Dr. Karen still tried…
Those who live in polyamorous relationships report this is a choice.
Not all. Not by a longshot. But even if that were true, so what? Adults should have freedom of choice.
Those who are homosexuals typically report this is not a choice. Clinically, emotionally, physiologically there is a difference.
So what if there is a difference? There’s a difference between walking and bicycling, too, and walking is entirely natural and can be done without any artificial devices, but that doesn’t mean they can’t share some of the same freedoms and respect. This is essentially Discredited Argument #8.
To be married and choose to be with one and/or multiple additional partners is in opposition to creating a world of stability within relationships, teaching our children about loyalty and monogamy, and wanting to help people to find joy and full – fulfillment, and celebrate in the beauty of monogamy.
Polyamorous relationships can be stable and loyal (and monogamous ones can be unstable and disloyal), and people can find joy and fulfillment in them. Monogamy can be beautiful, but so can polyamory. Polyamorists and monogamists can teach children that both are beautiful. I don’t have to paint at all to show my children the beauty of classic masterpieces or modern art, or to teach them that they can choose to paint in the classic way, a modern way, or take up welding.
A person that is completely happily married does not seek out polyamory. There was something that person felt was missing and/or something that person longed for and wanted that is unfulfilled.
So they should be free to seek it.
Looking to someone or something external (outside of the marriage) for fulfillment, is not the goal or direction of therapeutic treatment and rather the therapist helps the client to look internally (inside of one’s self and inside of the couple hood) for fulfillment. If we look internally we will find!
Not always.
Chad Doberstein added…
I have been happily non-monogamous for the past 18 years. My last monogamous relationship was in high school. I am deeply in love with multiple partners and have partnerships ranging in duration from seven years to three months. I don’t believe that non-monogamy is for everyone or is superior to monogamy, except as a matter of personal preference.
In the beginning, it was very difficult to navigate the emotional complexities of multiple simultaneous sexual and romantic relationships.
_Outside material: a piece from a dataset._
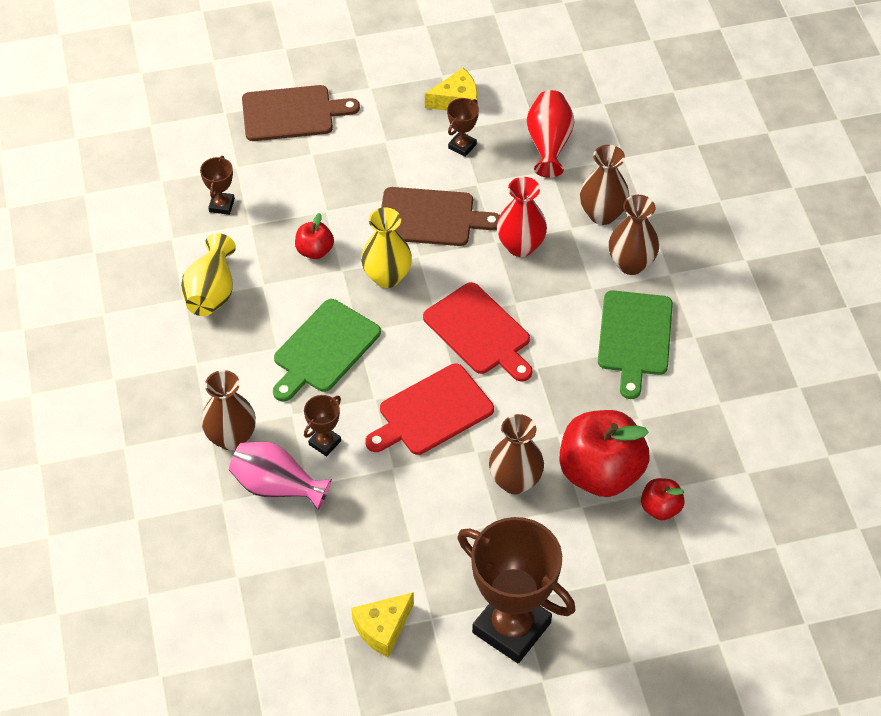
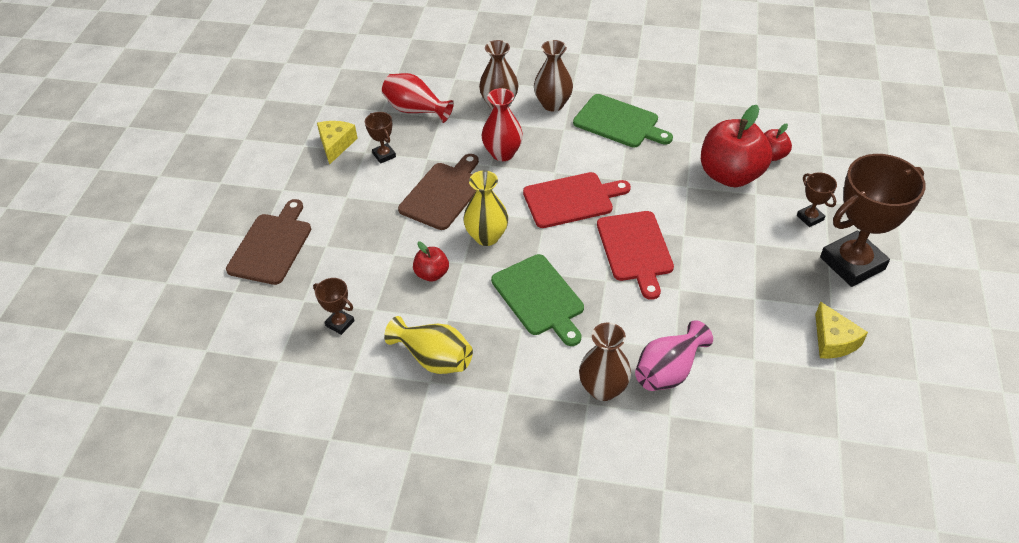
camera: 65 degrees left, 5 degrees down
brown trophy [304,395,341,456] -> brown trophy moved to [797,172,837,227]
brown vase [489,414,544,494] -> none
Looking back, a lack of cultural support for the validity of my life choices, a dearth of healthy role-models, and an inability to find and connect with like-minded individuals were the primary difficulties. Once I discovered the word ‘polyamory’ and the polyamorous community, all that changed. Knowing that I wasn’t alone and didn’t have to pioneer every relationship hurdle on my own made all the difference. I haven’t had to introduce anyone to the concept of non-monogamy in many years. I only have relationships with people who have already decided that they are polyamorous.
She edited that comment, too. Then she made accusations…
Your journey of finding others who have decided that they are polyamorous must have been difficult indeed, not just for you but difficult for the many women who must have been hurt a long the way on your search.
Any romantic relationship can be painful, if for no other reason that almost all of them end with at least one person left around to mourn the end of it, but other times because someone felt used or deceived or rejected. But fewer people will be hurt as badly when we have full marriage equality and awareness of that equality. Polyamorous people will not be forced into attempted monogamy. Gays and lesbians will no longer be more or less forced to pretend to be single or involve someone of another gender. Those in consanguinamorous relationships won’t have to hide and go on dates with others in whom they really don’t have an interest.
I do think monogamy is right for some people, and they should be supported in that, and have competent therapists who will help them. But I also think polyamory is right for others, and they should also be supported and have therapists who will help them.